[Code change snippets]
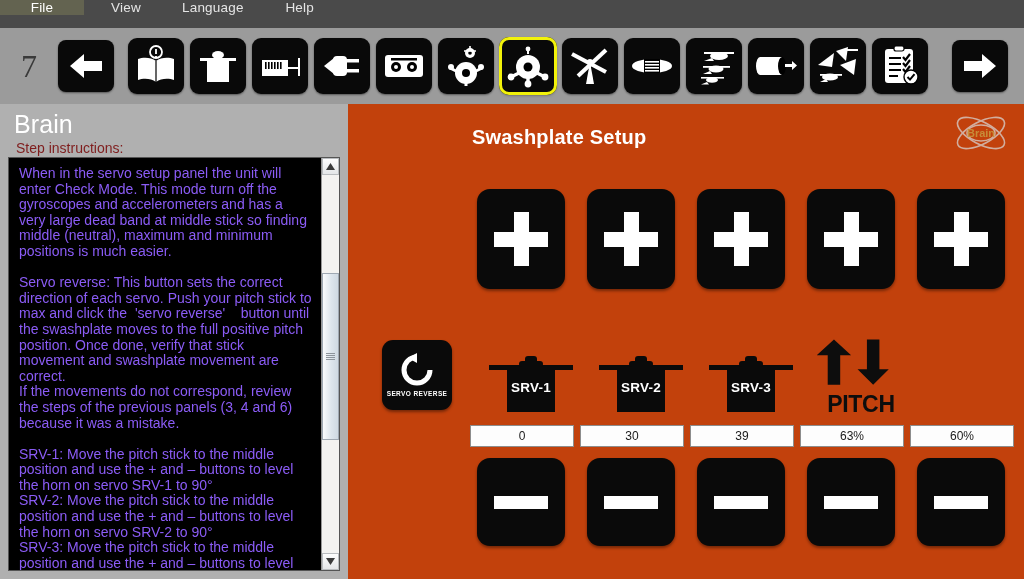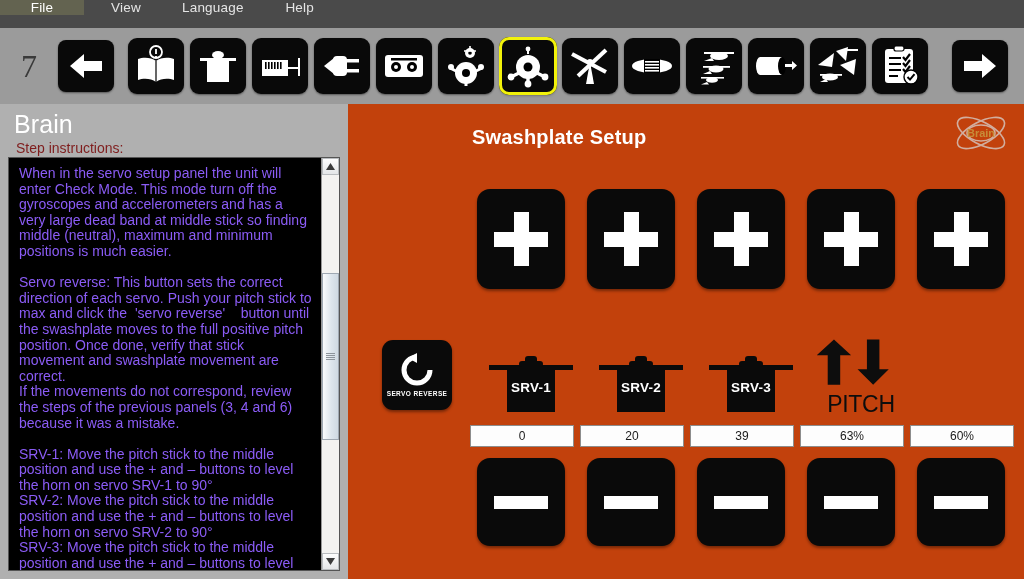--- a/index.html
+++ b/index.html
@@ -136,7 +136,7 @@
     color:#fff;font-size:13.5px;font-weight:bold;letter-spacing:.2px;
   }
   .axis-label{
-    font-size:23px;font-weight:normal;color:#0d0d0d;line-height:20px;
+    font-size:23px;font-weight:bold;color:#0d0d0d;line-height:20px;
     letter-spacing:-.3px;margin-top:-2px;
   }
 

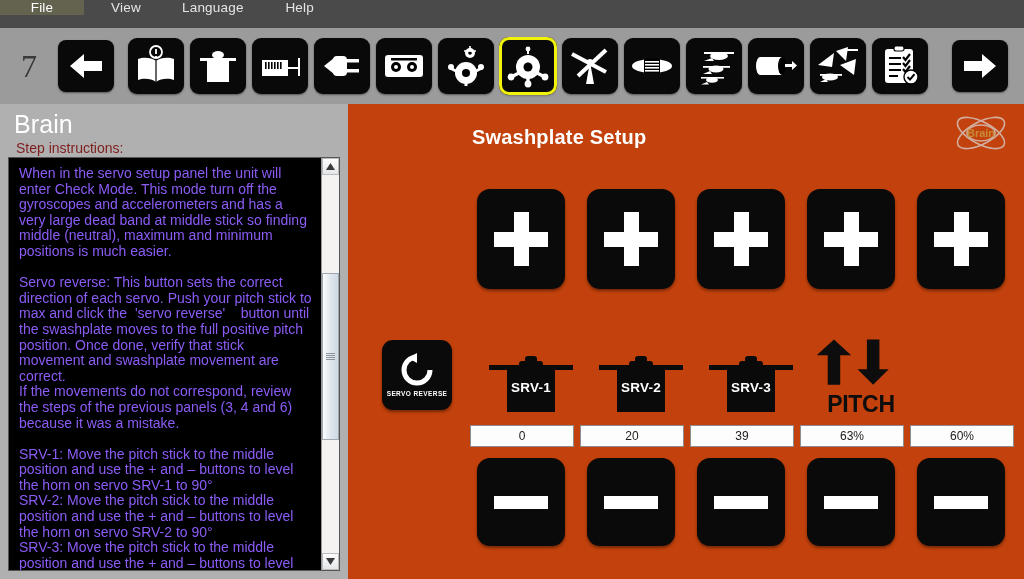--- a/index.html
+++ b/index.html
@@ -479,7 +479,7 @@
 
       <div class="row-val">
         <div class="valbox">0</div>
-        <div class="valbox">20</div>
+        <div class="valbox">30</div>
         <div class="valbox">39</div>
         <div class="valbox">63%</div>
         <div class="valbox">60%</div>

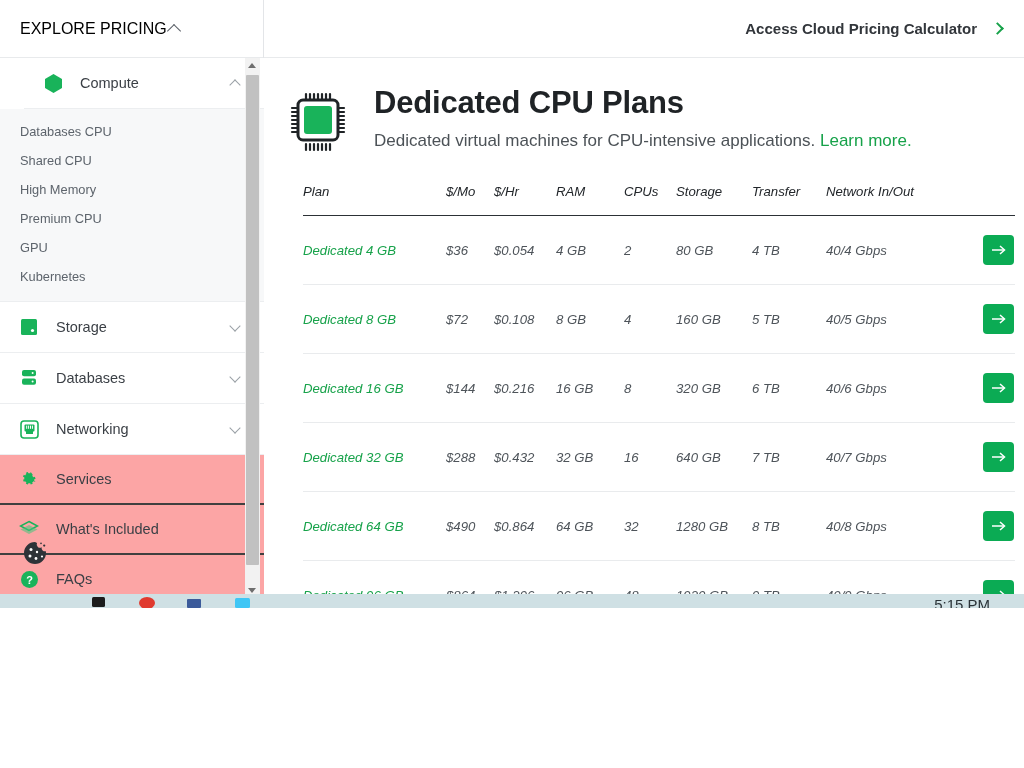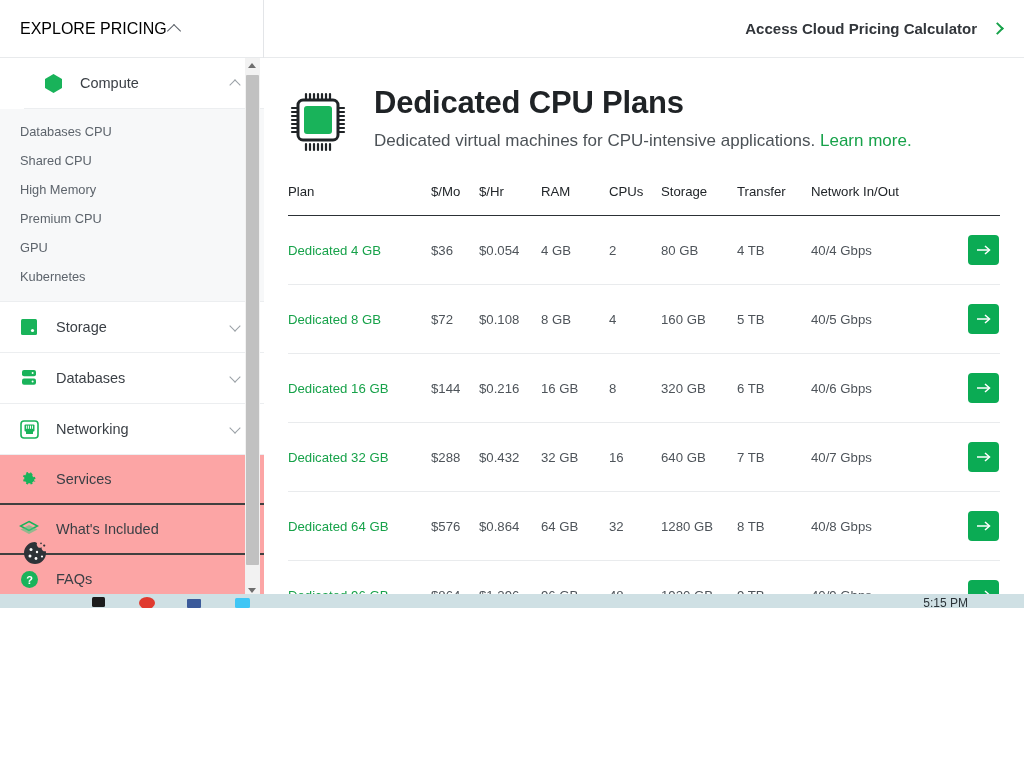--- a/index.html
+++ b/index.html
@@ -242,7 +242,8 @@
 
   
   .tbl-wrap {
-    margin: 26px 24px 0 24px;
+    margin: 26px 24px 0 39px;
+    font-style: italic;
   }
   table.plans {
     width: 100%;

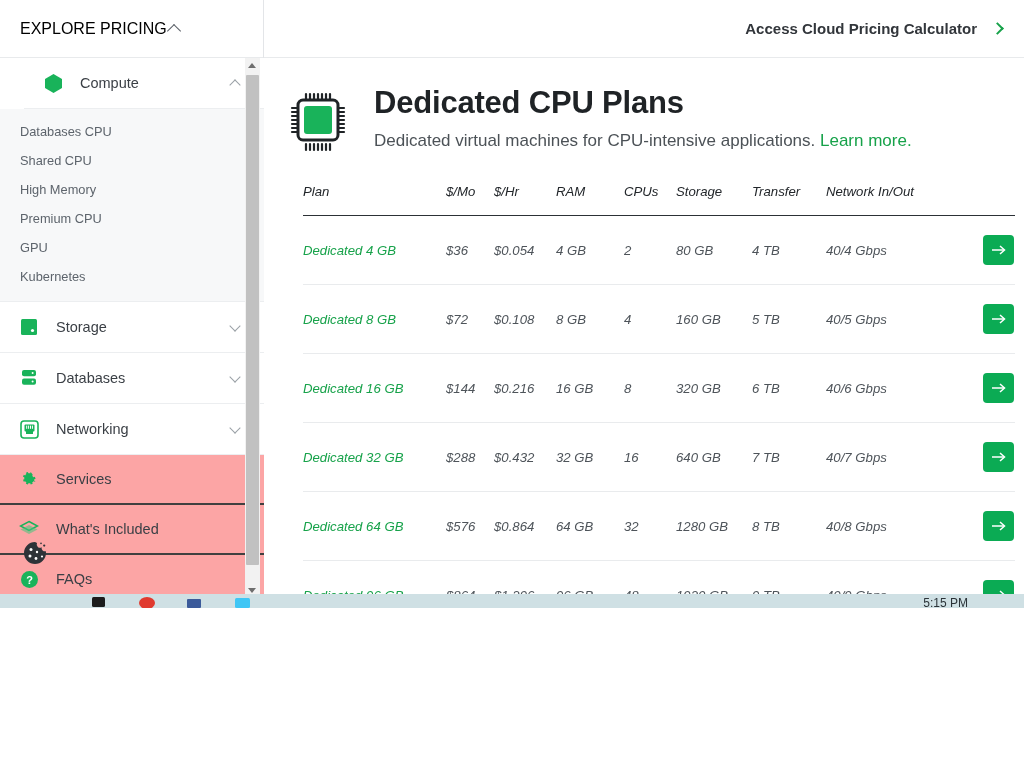--- a/index.html
+++ b/index.html
@@ -616,7 +616,7 @@
               </tr>
               <tr>
                 <td class="plan-name">Dedicated 64 GB</td>
-                <td>$576</td>
+                <td>$490</td>
                 <td>$0.864</td>
                 <td>64 GB</td>
                 <td>32</td>

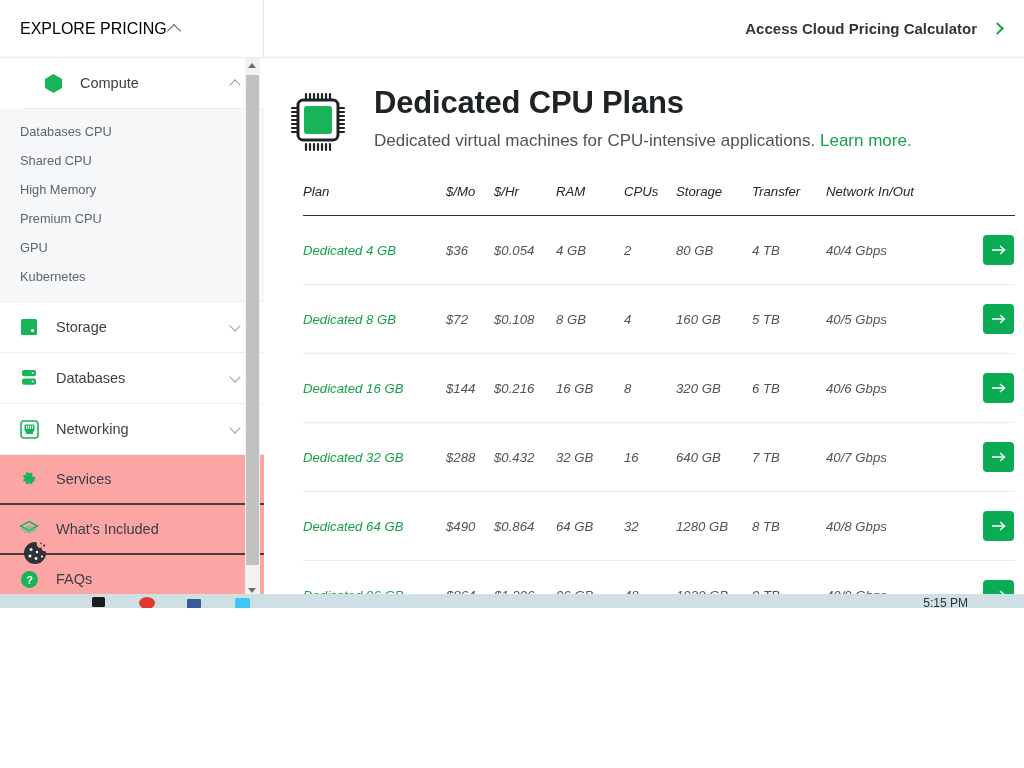--- a/index.html
+++ b/index.html
@@ -315,8 +315,8 @@
   .tb-ico { width: 24px; height: 14px; position: relative; }
   .tb-clock {
     position: absolute;
-    right: 56px; top: 2px;
-    font-size: 12px;
+    right: 34px; top: 2px;
+    font-size: 15px;
     color: #2b3338;
     font-family: "Liberation Sans", sans-serif;
     white-space: nowrap;

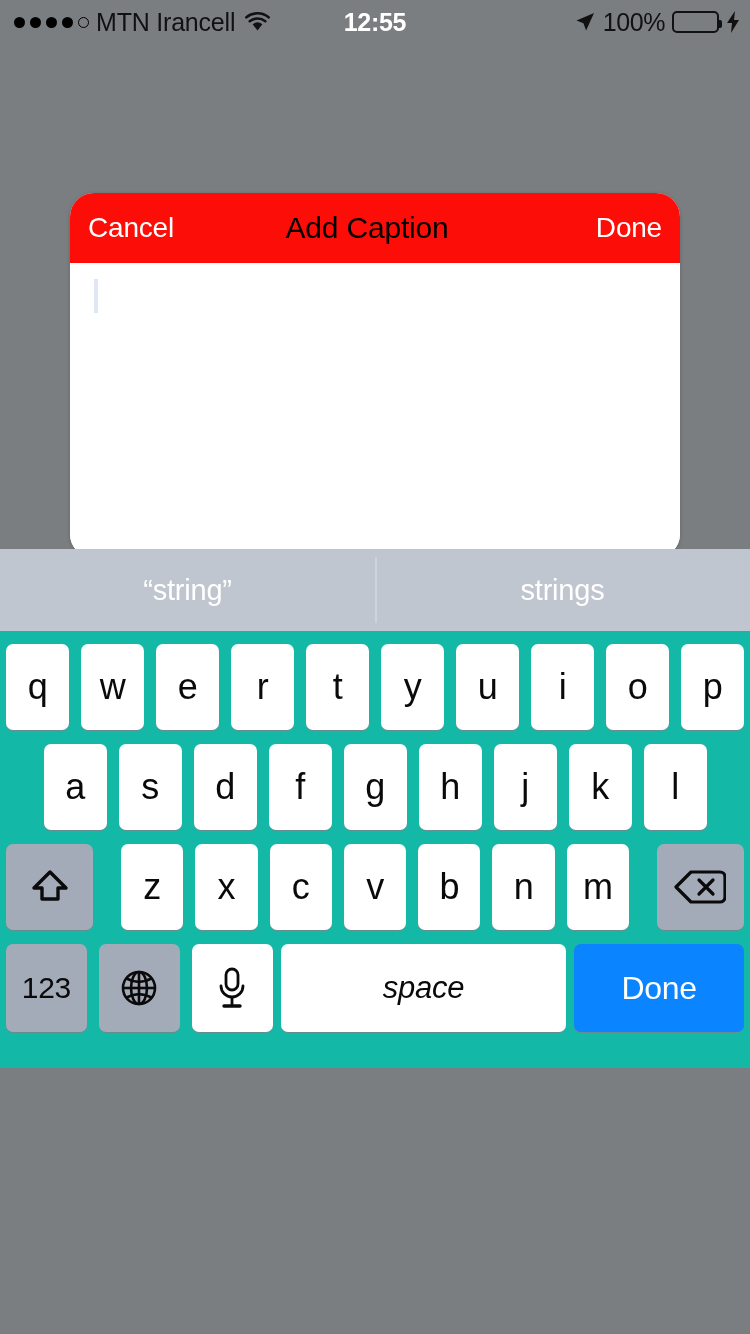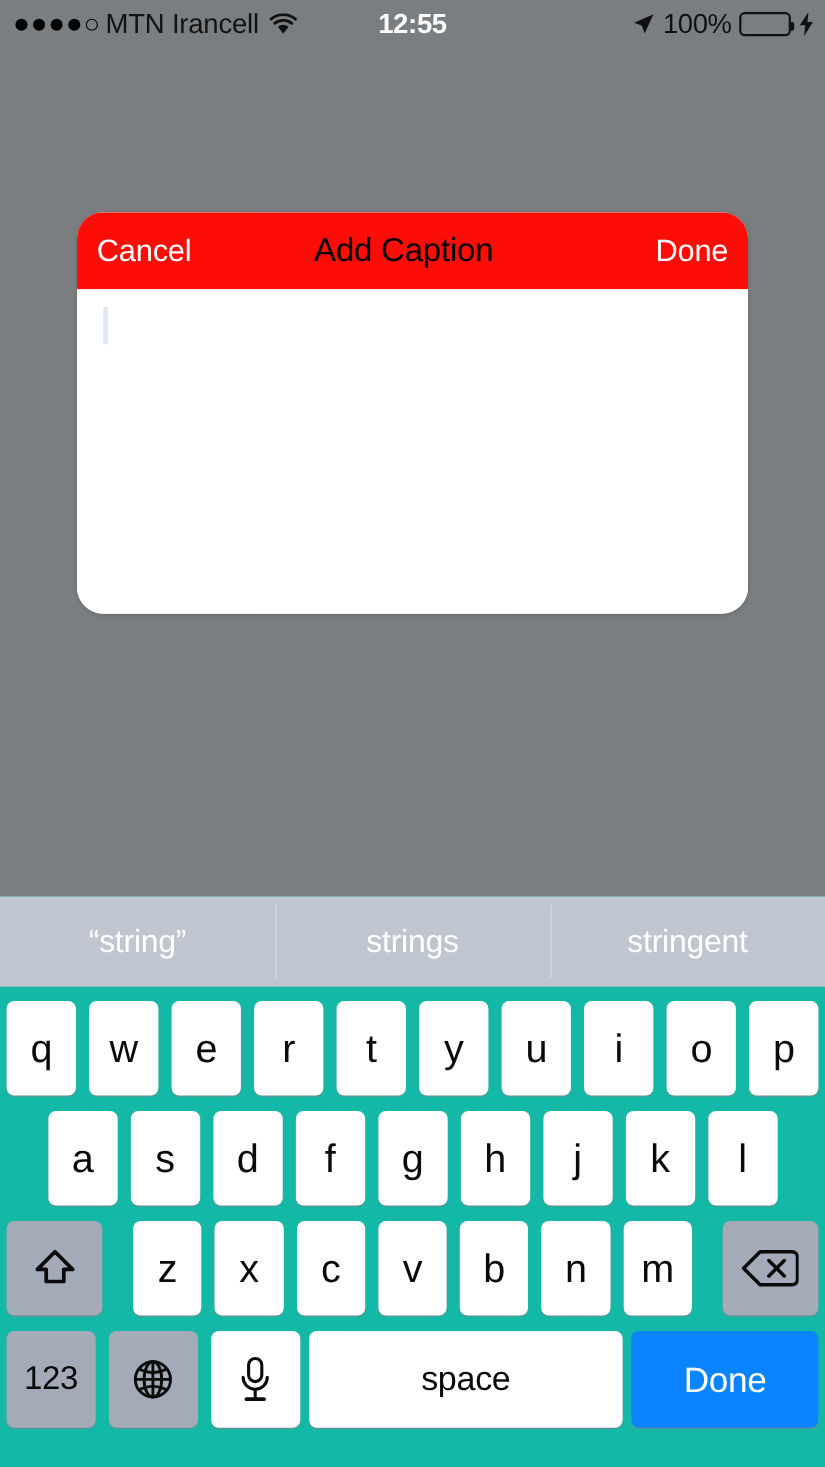--- a/index.html
+++ b/index.html
@@ -11,7 +11,7 @@
   }
   #screen {
     position:relative;
-    width:750px; height:1334px;
+    width:750px; height:1068px;
     background:#7b7e81;
   }
 

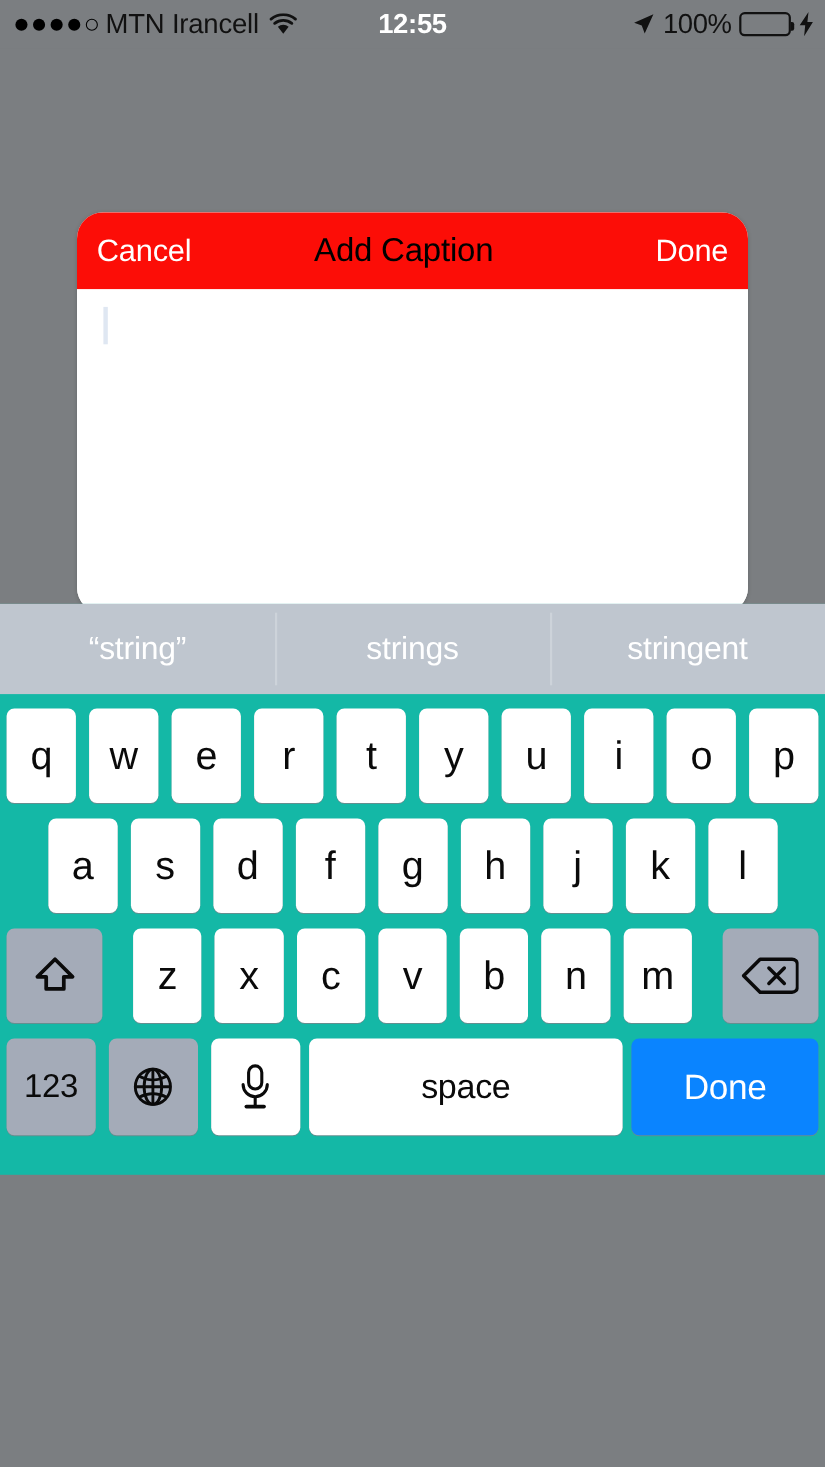--- a/index.html
+++ b/index.html
@@ -224,7 +224,6 @@
     <div id="suggestion-bar">
       <div class="suggestion">“string”</div>
       <div class="suggestion">strings</div>
-      <div class="suggestion">stringent</div>
     </div>
 
     <div id="key-rows">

> _Exercise goal_
Show all lines above containing "position".

> _Response area_
   .tb-ico { width: 24px; height: 14px; position: relative; }
     position: absolute;
     position:relative;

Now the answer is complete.